_Instructions for the task_. List everything the Pre-Trial Chamber does during a suspect's first appearance, according to the text on suspects' rights and the confirmation of charges.

3. The rights of suspects
- Everyone is presumed innocent unless and until proven guilty before the Court. The
Prosecution must prove the guilt of the suspect and a Trial Chamber will convict
someone only if it is satisfied that the charges have been proven beyond reasonable
doubt.
- Suspects are presumed innocent. They are present in the courtroom during the trial,
and they have a right to a public, fair and impartial hearing of their case. To this end,
a series of guarantees are set out in the Court’s legal documents, including the
following rights, to mention but a few:
▪ To be defended by the counsel (lawyer) of their choice, present evidence and
witnesses of their own and to use a language they fully understand and speak;
▪ To be informed in detail of the charges in a language which they fully understand
and speak;
▪ To have adequate time and facilities for the preparation of the defence and to
communicate freely and in confidence with counsel;
▪ To be tried without undue delay;
▪ Not to be compelled to testify or to confess guilt and to remain silent, without such
silence being a consideration in the determination of guilt or innocence;
▪ To have the Prosecution disclose to the defense evidence in its possession or control
which it believes shows or tends to show the innocence of the accused, or to mitigate
the guilt of the accused, or which may affect the credibility of the Prosecution’s
evidence
- Suspects have the right to legal assistance in any case where the interests of justice so
require and, if the suspect does not have the means to pay for it, to legal assistance
assigned by the Court.
- All detainees are entitled to apply for interim release pending trial. In the event of
rejection, the decision is periodically reviewed by the competent chamber, at least
every 120 days, and may be reviewed at any time at the request of the detained person
or the Prosecution.
- The OPCD promotes, represents and researches the rights of the defence, raises the
profile of substantive defence issues, and endeavours to achieve equality of arms for
the defence at all stages of an investigation and trial.
- The Office is independent in terms of its substantive functions, but falls within the
remit of the Registry solely for administrative purposes.
4. Confirmation of charges before trial
- The suspect’s first appearance before the Court takes place shortly after his or her
arrival in The Hague. During the first appearance, the Pre-Trial Chamber confirms the
identity of the suspect, ensures that the suspect understands the charges, confirms the
language in which the proceedings should be conducted, and sets a date to begin the
confirmation of charges hearing.
- At the confirmation of charges hearing – which is not a trial, but a pre-trial hearing –
the Prosecution must present sufficient evidence for the case to go to trial. The
suspect’s defence may object to the charges, challenge the Prosecution’s evidence and
also present evidence.
- The confirmation of charges hearing is held in the presence of the Prosecution, the
person being prosecuted, and his or her counsel, as well as the representative of the
victims. As provided by article 61 of the Statute, the suspect can waive his or her right
to be present at this hearing
- Following a confirmation of charges hearing, a Pre-Trial Chamber may:
▪ Decline to confirm the charges; such a decision does not prevent the Prosecution
from presenting a subsequent request for confirmation of the charges on the basis of
additional evidence;
▪ Adjourn the hearing and request the Prosecution to consider providing further
evidence or conducting further investigation, or amending the charges because the
available evidence shows that a different crime was committed;
▪ Confirm the charges and commit the case for trial; upon confirmation, the
Presidency of the Court constitutes a Trial Chamber responsible for the subsequent
phase of the proceedings: the trial.

_Data section_.
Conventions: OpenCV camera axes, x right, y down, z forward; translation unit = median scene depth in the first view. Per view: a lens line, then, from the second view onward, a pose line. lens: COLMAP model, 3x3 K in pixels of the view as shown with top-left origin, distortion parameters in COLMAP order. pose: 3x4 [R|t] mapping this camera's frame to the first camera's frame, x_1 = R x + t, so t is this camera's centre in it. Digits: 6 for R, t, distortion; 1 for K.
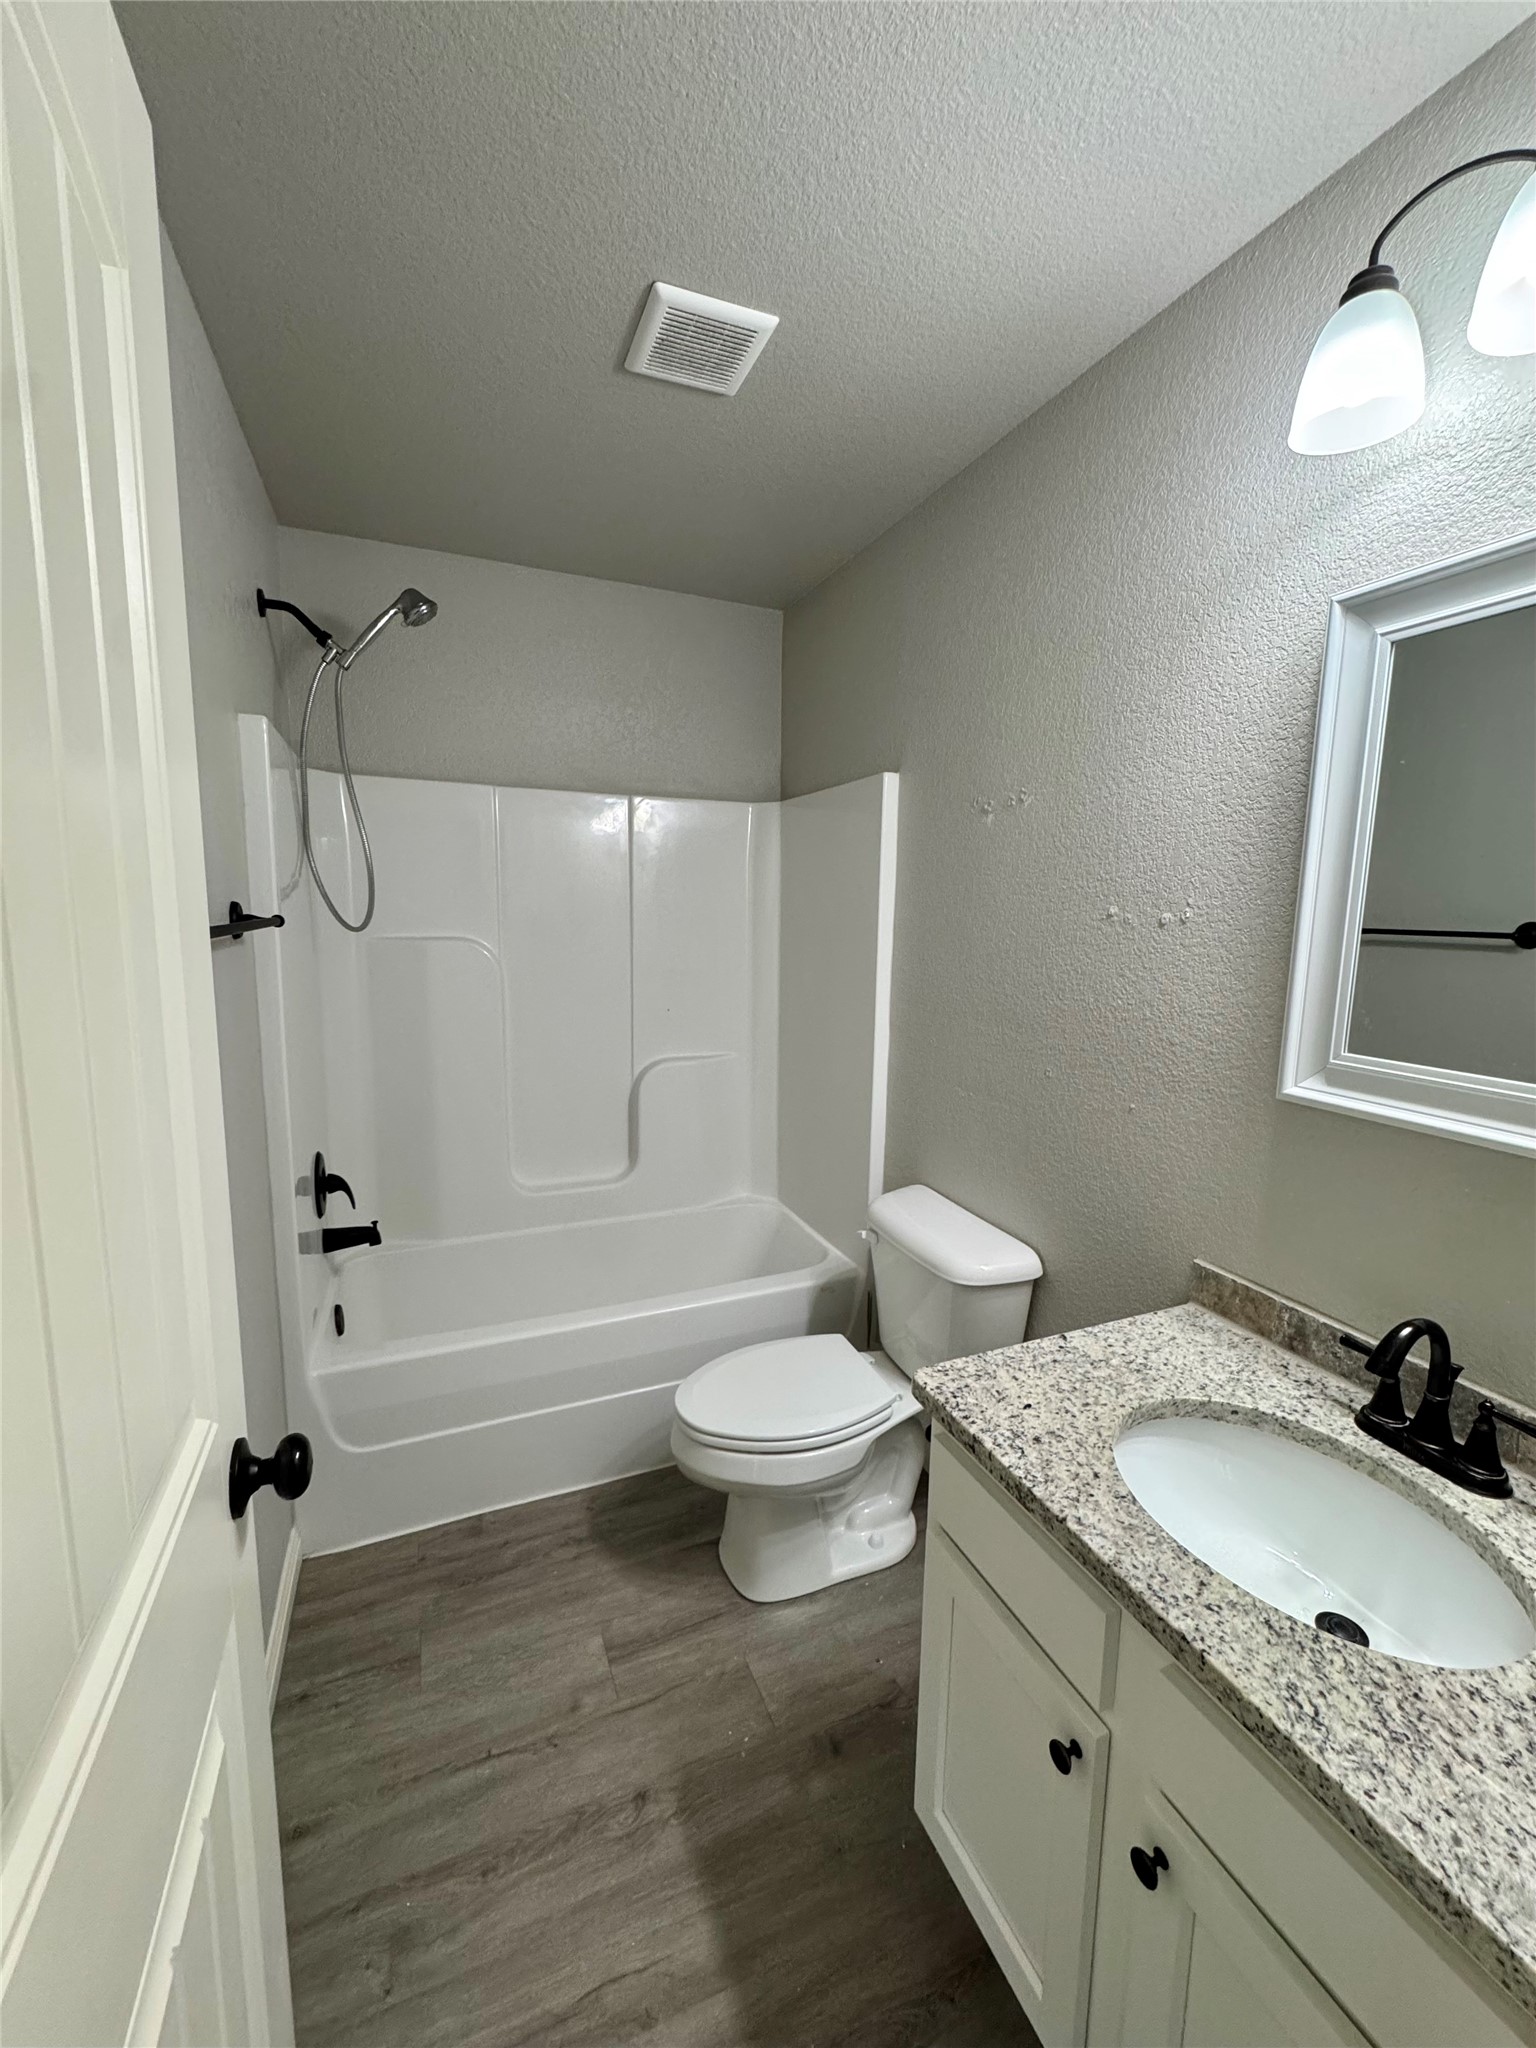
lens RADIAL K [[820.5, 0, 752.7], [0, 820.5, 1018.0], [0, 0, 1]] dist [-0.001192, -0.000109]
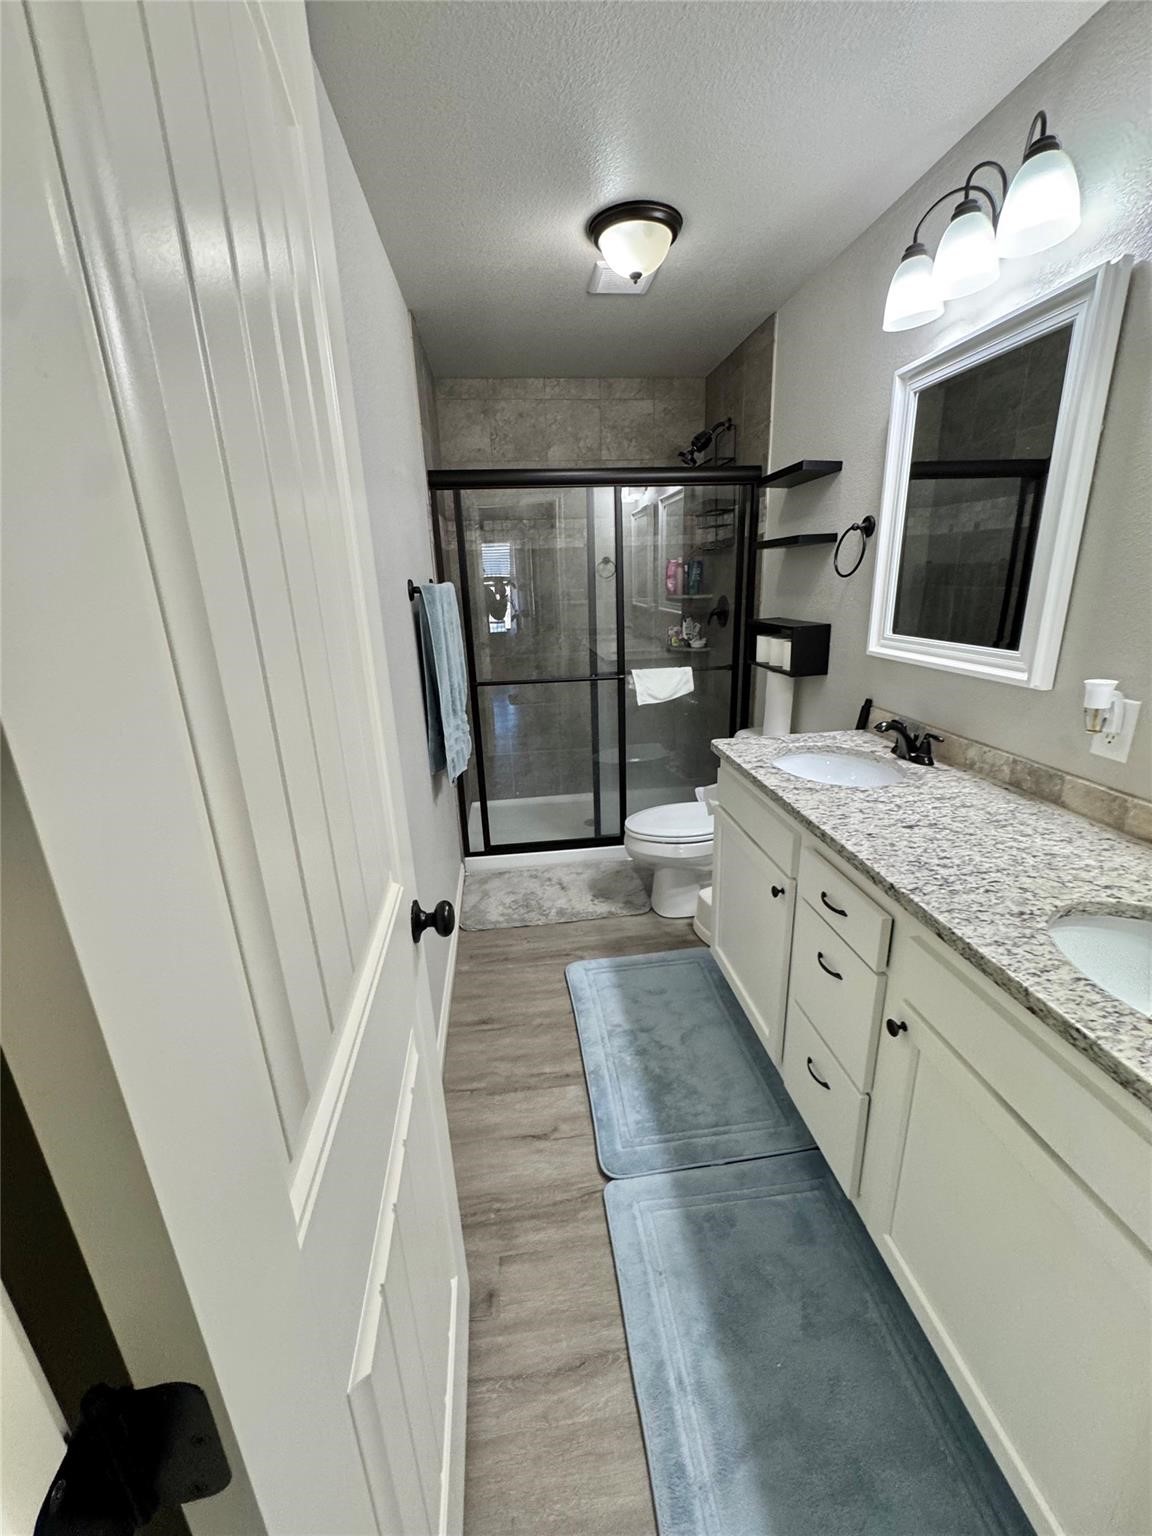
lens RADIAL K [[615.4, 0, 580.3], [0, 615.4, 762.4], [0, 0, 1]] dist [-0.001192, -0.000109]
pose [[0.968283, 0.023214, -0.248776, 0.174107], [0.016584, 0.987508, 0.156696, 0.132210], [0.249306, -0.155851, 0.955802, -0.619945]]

---

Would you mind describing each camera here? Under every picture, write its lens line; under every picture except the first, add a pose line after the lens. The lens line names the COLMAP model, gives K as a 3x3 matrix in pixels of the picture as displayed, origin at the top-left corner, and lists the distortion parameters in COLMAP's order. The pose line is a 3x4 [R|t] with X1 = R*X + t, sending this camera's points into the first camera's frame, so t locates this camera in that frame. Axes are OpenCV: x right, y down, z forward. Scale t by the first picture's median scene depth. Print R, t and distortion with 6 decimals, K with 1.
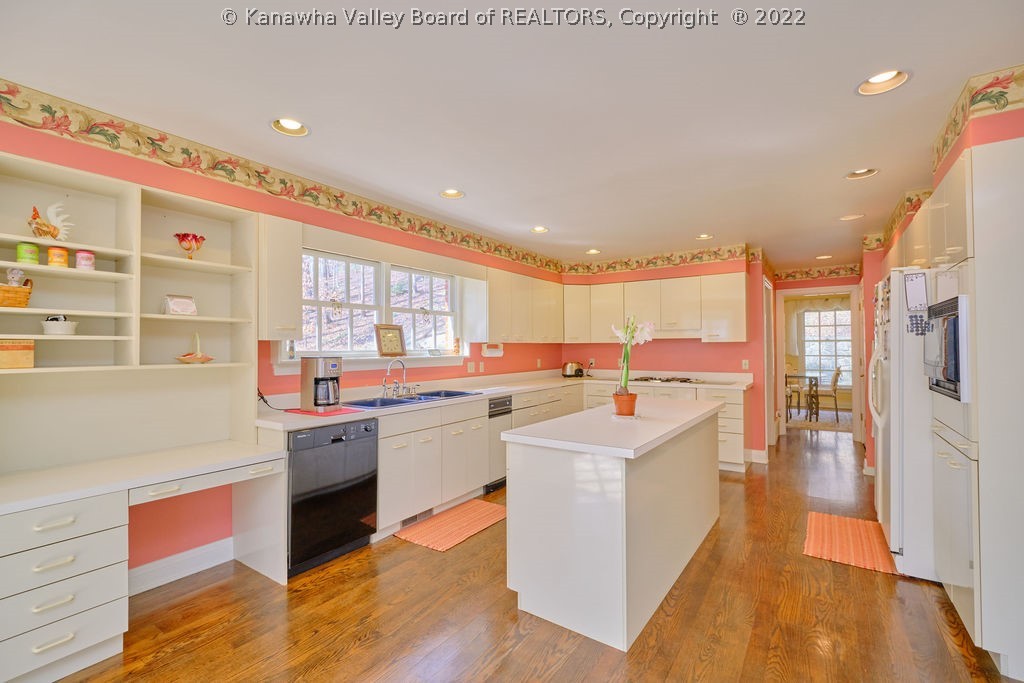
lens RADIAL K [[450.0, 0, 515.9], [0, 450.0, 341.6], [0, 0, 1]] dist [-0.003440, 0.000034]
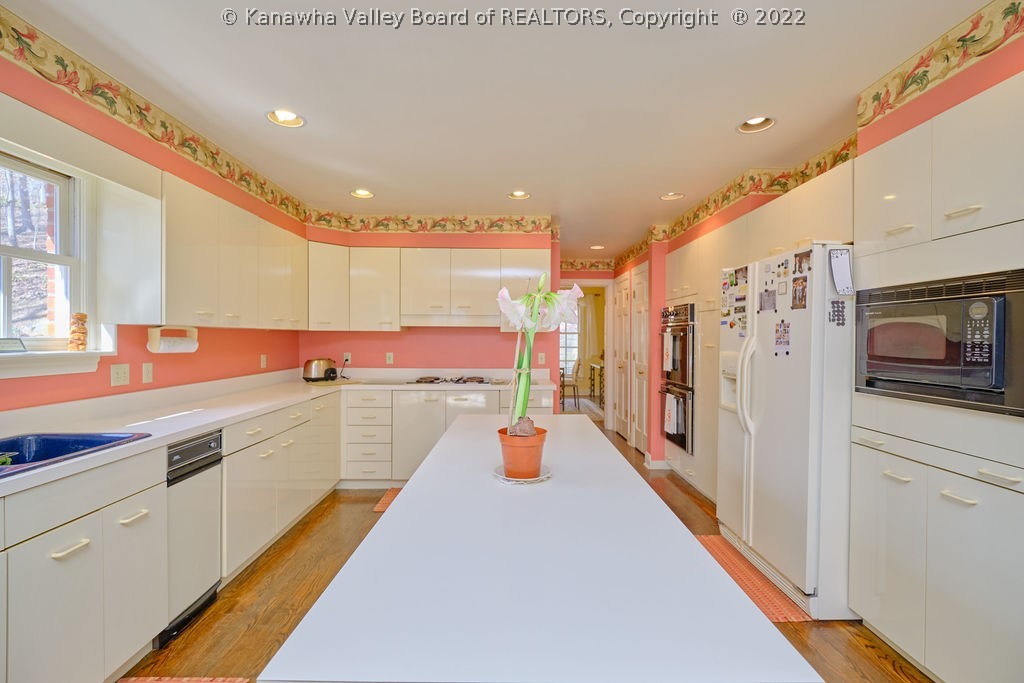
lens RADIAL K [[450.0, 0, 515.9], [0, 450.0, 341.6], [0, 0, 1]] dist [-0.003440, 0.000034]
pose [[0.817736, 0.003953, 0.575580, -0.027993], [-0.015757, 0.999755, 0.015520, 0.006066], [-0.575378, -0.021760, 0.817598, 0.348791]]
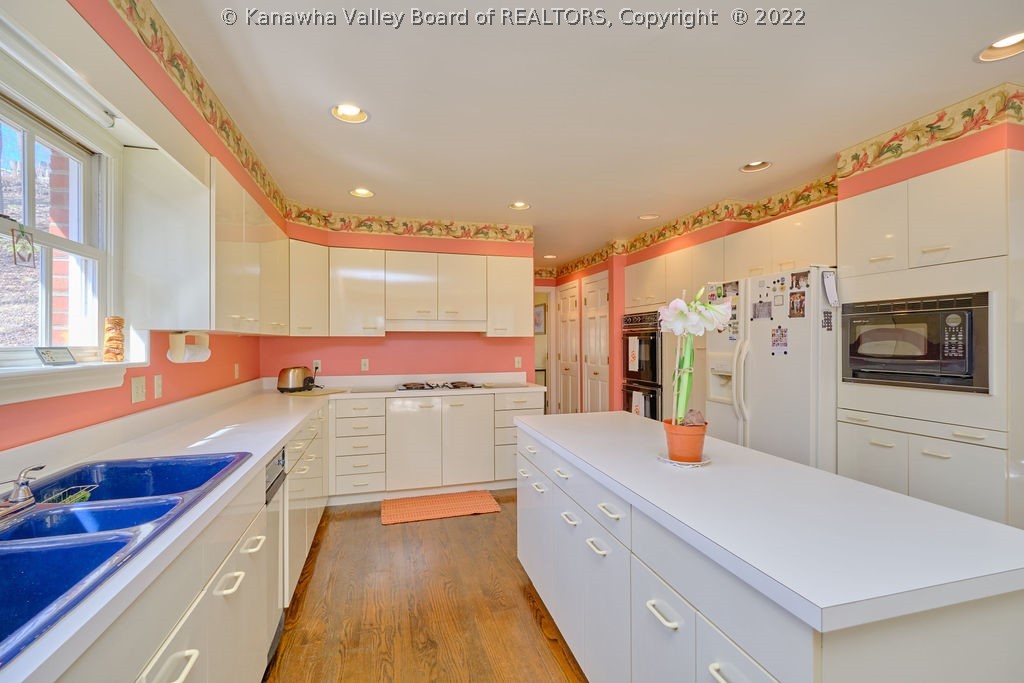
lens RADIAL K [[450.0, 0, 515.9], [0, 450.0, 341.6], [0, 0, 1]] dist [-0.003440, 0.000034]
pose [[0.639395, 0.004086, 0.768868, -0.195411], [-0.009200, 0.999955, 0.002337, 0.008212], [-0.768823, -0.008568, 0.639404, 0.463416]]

--

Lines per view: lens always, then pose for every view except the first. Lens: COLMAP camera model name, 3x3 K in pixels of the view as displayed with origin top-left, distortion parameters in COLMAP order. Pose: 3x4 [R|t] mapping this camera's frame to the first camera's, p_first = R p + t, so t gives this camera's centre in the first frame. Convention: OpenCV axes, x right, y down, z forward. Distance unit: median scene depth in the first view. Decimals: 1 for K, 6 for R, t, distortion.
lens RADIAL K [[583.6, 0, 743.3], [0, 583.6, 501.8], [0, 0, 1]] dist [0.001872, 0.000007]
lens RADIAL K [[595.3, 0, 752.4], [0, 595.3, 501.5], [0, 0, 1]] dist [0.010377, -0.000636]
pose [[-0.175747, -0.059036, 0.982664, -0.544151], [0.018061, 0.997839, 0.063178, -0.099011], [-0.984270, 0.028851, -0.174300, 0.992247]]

_Written answer_.
- Confirms the identity of the suspect
- Ensures that the suspect understands the charges
- Confirms the language in which the proceedings should be conducted
- Sets a date to begin the confirmation of charges hearing